** Problem **
Find each line in the records below that contains the word "lines", and copy it out.

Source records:
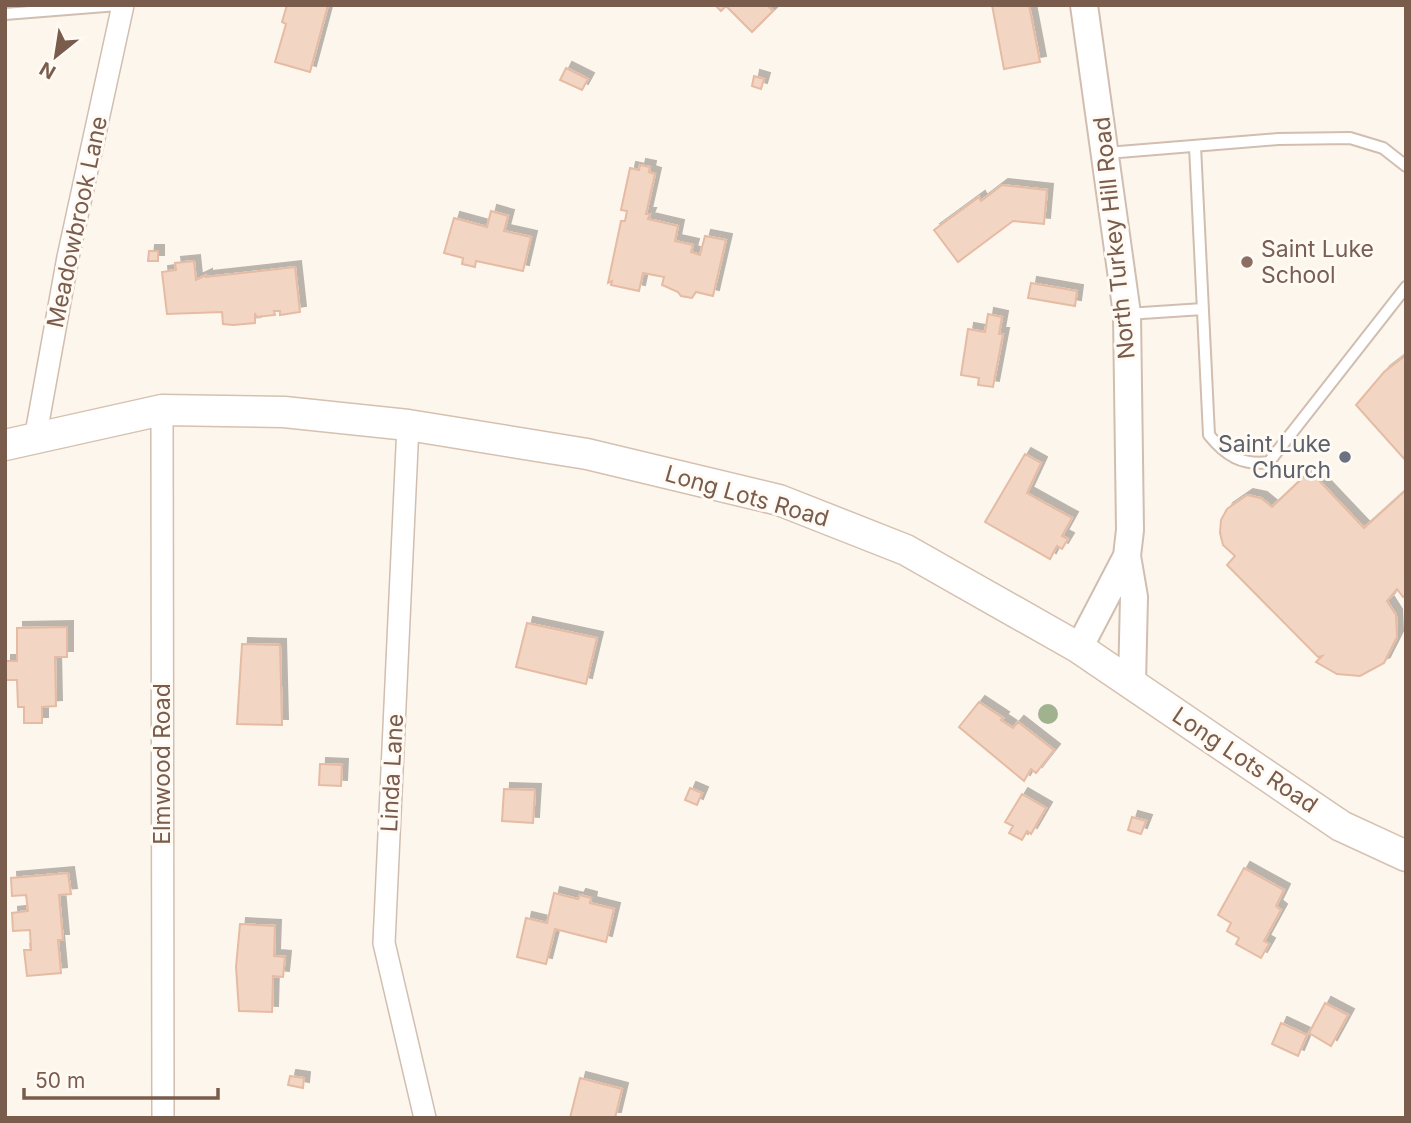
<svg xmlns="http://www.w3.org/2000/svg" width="1411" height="1123" viewBox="0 0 1411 1123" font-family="Inter,sans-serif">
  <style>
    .building { fill: #f3d5c3; stroke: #e6bba3; stroke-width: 2; filter: url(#shadow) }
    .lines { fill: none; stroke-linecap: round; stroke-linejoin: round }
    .service-casing { stroke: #d1beb0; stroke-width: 14 }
    .minor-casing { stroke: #d1beb0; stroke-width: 24 }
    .tertiary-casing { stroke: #d1beb0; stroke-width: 30 }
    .secondary-casing { stroke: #d6c0b0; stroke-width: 33 }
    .service { stroke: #fff; stroke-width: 10 }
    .minor { stroke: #fff; stroke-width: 21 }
    .tertiary { stroke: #fff; stroke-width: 26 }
    .secondary { stroke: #fff; stroke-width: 30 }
    .tree { fill: #a0b28e }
    .education-dot { fill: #8d6e63; stroke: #fffaf3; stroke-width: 2.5 }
    .worship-dot { fill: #6b7280; stroke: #fffaf3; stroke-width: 2.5 }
    .labels { text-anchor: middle; stroke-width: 6; stroke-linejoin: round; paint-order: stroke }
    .street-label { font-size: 23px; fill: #7a5c4d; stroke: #fffaf3 }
    .education-label { font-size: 23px; fill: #785e54; stroke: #fffaf3; text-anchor: start }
    .worship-label { font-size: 23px; fill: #5b616d; stroke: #fffaf3; text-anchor: end }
  </style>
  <defs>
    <filter id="shadow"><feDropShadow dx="6" dy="-6" stdDeviation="0" flood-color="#0004"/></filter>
  </defs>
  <rect width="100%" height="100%" fill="#fdf6ec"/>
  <path class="building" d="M287,5h41l-18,67 -35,-10 11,-38 -4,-2z
    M715,5h52l6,6 -21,21 -26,-26 -5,5z
    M992,5h37l11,57 -36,7z
    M566,68l22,11 -6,11 -22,-10z
    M754,76l10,3 -3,10 -9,-3z
    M640,165l10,2 -1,5 6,2 -9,40h4l-2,5 30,7 -3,15 18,4 -2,7 9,3 5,-19 21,4 -13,56 -17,-4 -4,6 -11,-2 -3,-4 -16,-7 2,-8 -21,-4 -4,18 -28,-6 1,-4 -4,2 13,-62h4l2,-10 -6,-1 9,-42 9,2z
    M1002,185l45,5 -3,34 -31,-3 -55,41 -24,-32 45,-33 2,4z
    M491,211l17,5 -4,15 27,6 -8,34 -47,-10 -1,6 -13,-3 1,-6 -19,-5 10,-35 33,9z
    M149,251h9v10h-10z
    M194,261l2,19 10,-5v2l89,-10 5,45 -20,3v-4h-6l1,4 -19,2 -1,-4v10l-22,2 -10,-1 -1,-12 -55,2 -5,-42 14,-2 -1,-7z
    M1031,283l46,8 -2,15 -47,-8z
    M988,314l14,3 -3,17h4l-10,53 -15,-2 1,-7 -18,-3 7,-46 17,3z
    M1406,355v106l-50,-56 28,-33z
    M1025,454l16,9 -14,30 45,25 -10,18 6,3 -6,10 -5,-3 -7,13 -65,-37z
    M1310,471l54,57 42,-38v105l-3,2 -6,-8 -10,12 9,14 1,22 -13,26 -24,13 -23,-2 -21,-12 6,-6 -4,1 -91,-92 8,-9 -12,-11 -3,-12 1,-13 6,-11 20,-14 14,3 11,9z
    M527,623l70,15 -11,46 -70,-17z
    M67,627v30h-12l1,49 -14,1v16h-18v-16h-6l-1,-27h-12v-19h12v-33z
    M242,644l38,1 2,80 -45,-1z
    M979,702l24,16 -2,2 12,8 5,-6 36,28 -18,23 -5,-4 -7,12 -65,-54z
    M320,764l22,1 -1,21 -22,-1z
    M690,788l12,5 -5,12 -12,-5z
    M504,789l31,1 -2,33 -31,-2z
    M1022,794l24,14 -15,26 -4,-3 -5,9 -13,-7 4,-7 -8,-4z
    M1132,817l14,4 -5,13 -13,-4z
    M1244,868l40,22 -8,16 5,4 -17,31 5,3 -8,14 -25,-14 3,-6 -12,-7 4,-8 -13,-8z
    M68,873l3,21 -12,1 4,45h-5l3,33 -34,3 -3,-26h7l-1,-20 -17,1 -1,-18 16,-2 -2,-16 -14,1 -1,-18z
    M554,893l24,6 2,-4 11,3 -1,5 24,6 -8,33 -51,-13 -9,35 -29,-7 9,-39 21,5z
    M240,924l35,2 -1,30 11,1 -2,20 -10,-1 -1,36 -33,-1 -3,-44z
    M1325,1003l23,12 -17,31 -22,-13z
    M1281,1023l26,12 -9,21 -26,-12z
    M290,1076l14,2 -1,10 -15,-3z
    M580,1078l42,11 -7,29h-45z"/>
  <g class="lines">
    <g class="service-casing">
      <path id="service" d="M5,14l113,-9
        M1195,146l14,289c16,20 33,31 60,27l137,-175
        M1107,153l171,-14 72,-1 33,10 23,18
        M1127,314l76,-5"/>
    </g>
    <g class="minor-casing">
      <path id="minor" d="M162,410l1,708
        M408,425l-24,518 41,175
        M35,439l33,-182 55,-252"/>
    </g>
    <g class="tertiary-casing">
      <path id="tertiary" d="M1127,556l7,41 -2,86
        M1079,648l48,-92 3,-26 -3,-216 -43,-309"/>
    </g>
    <g class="secondary-casing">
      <path id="secondary" d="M5,445l157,-35 122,2 124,13 179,29 192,46 127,50 173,98 262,178 65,30"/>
    </g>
    <use href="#service" class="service"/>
    <use href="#minor" class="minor"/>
    <use href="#tertiary" class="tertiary"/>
    <use href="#secondary" class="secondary"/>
  </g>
  <circle class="tree" cx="1048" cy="714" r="10"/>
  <circle class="education-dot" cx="1247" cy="262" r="7"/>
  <circle class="worship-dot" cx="1345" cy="457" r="7"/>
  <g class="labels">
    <g class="street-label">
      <text transform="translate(77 222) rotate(-78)" y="8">Meadowbrook Lane</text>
      <text transform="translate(1114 238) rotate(-96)" y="8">North Turkey Hill Road</text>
      <text transform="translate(747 496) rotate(16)" y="8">Long Lots Road</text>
      <text transform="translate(1245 760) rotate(34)" y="8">Long Lots Road</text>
      <text transform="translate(162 764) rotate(-90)" y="8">Elmwood Road</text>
      <text transform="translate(392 773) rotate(-87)" y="8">Linda Lane</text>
    </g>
    <g class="education-label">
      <text x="1261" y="257">Saint Luke<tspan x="1261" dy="26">School</tspan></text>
    </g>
    <g class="worship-label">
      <text x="1331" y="452">Saint Luke<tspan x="1331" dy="26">Church</tspan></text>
    </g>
  </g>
  <rect width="1411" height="1123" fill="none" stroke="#7a5c4d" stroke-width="14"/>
  <g transform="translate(56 56) rotate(210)" stroke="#fffaf3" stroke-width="5" paint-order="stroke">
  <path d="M0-5L12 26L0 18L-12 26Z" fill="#7a5c4d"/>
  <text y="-10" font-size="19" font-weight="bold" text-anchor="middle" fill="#7a5c4d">N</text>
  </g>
  <path d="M24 1088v10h194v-10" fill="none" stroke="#7a5c4d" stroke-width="3.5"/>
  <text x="35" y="1088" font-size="21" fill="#7a5c4d" stroke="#fffaf3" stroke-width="5" paint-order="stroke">50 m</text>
</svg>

** Problem solution **
    .lines { fill: none; stroke-linecap: round; stroke-linejoin: round }
  <g class="lines">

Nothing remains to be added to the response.